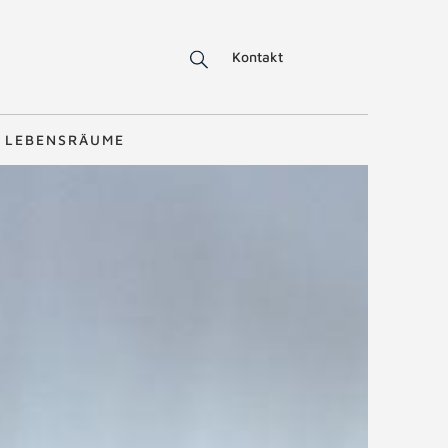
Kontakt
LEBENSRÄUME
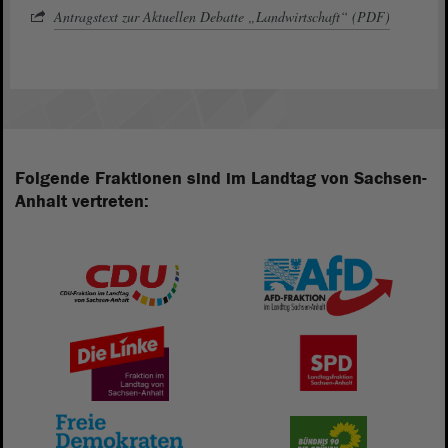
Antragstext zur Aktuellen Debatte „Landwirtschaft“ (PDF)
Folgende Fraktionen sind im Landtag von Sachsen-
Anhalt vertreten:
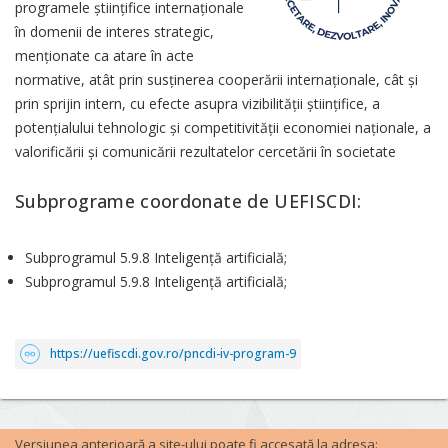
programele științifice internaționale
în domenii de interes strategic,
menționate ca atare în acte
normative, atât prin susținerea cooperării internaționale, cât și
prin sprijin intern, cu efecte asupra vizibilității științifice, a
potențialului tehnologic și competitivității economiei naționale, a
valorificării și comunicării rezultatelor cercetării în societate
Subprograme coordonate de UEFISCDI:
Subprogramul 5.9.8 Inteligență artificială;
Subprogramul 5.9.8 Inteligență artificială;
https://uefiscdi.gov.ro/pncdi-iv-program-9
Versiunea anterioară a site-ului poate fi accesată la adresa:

★ ★ ★

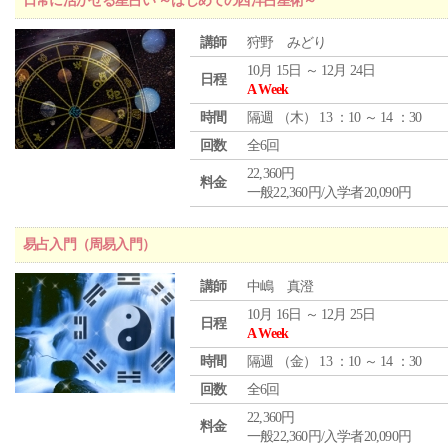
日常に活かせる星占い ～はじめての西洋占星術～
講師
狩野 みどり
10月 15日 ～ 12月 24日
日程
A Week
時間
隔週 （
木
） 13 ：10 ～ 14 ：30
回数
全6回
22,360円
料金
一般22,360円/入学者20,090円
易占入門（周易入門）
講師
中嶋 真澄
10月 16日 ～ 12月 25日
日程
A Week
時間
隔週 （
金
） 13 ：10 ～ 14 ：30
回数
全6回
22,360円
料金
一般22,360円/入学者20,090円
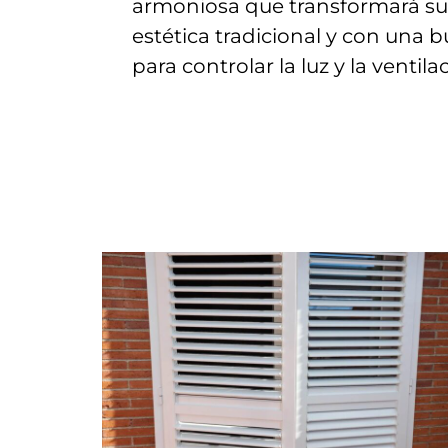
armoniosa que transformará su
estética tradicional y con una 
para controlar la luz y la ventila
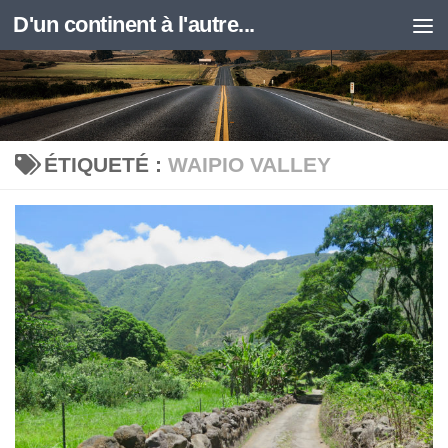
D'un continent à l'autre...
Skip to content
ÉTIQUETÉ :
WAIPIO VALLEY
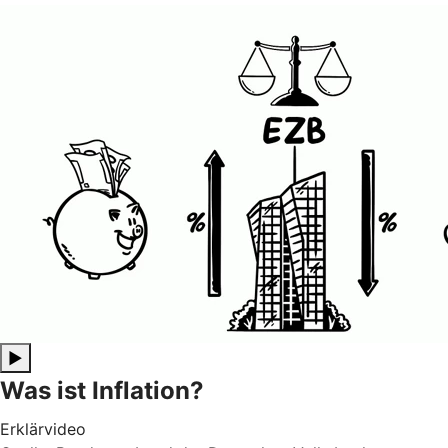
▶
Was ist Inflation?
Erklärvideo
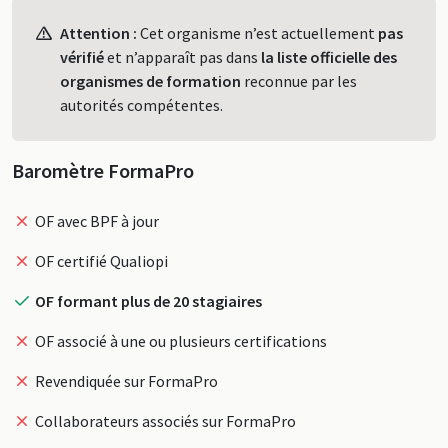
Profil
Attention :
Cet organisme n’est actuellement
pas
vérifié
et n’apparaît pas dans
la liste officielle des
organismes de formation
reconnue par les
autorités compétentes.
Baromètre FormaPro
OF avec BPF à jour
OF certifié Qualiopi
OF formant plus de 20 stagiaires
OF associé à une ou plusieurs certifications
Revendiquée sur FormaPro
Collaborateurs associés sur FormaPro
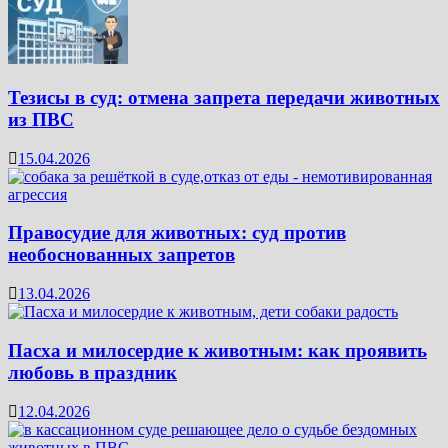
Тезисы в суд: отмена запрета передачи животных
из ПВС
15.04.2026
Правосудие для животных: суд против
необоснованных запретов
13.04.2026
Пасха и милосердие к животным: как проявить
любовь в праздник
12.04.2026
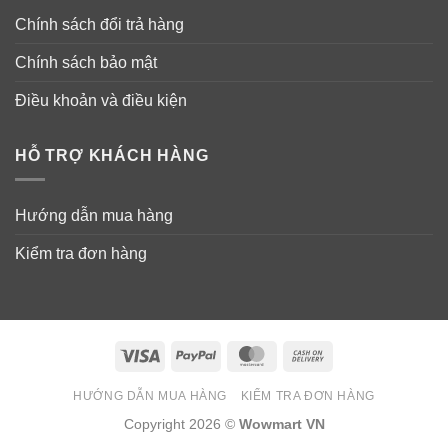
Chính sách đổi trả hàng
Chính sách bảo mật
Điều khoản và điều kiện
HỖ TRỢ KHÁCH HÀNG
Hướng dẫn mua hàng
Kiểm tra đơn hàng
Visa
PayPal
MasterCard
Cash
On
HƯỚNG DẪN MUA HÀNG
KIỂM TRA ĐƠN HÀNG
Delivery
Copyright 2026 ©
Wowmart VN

★ ★ ★

Starting at the line containing "para controlar la luz y la ventila" and finishing at the line containing "organismes de formation", return those lines exactly as they appear above, without the pictures.

• _WRITTEN RESPONSE_
para controlar la luz y la ventila
D'un continent à l'autre...
Skip to content
ÉTIQUETÉ :
WAIPIO VALLEY
▶
Was ist Inflation?
Erklärvideo
Profil
Attention :
Cet organisme n’est actuellement
pas
vérifié
et n’apparaît pas dans
la liste officielle des
organismes de formation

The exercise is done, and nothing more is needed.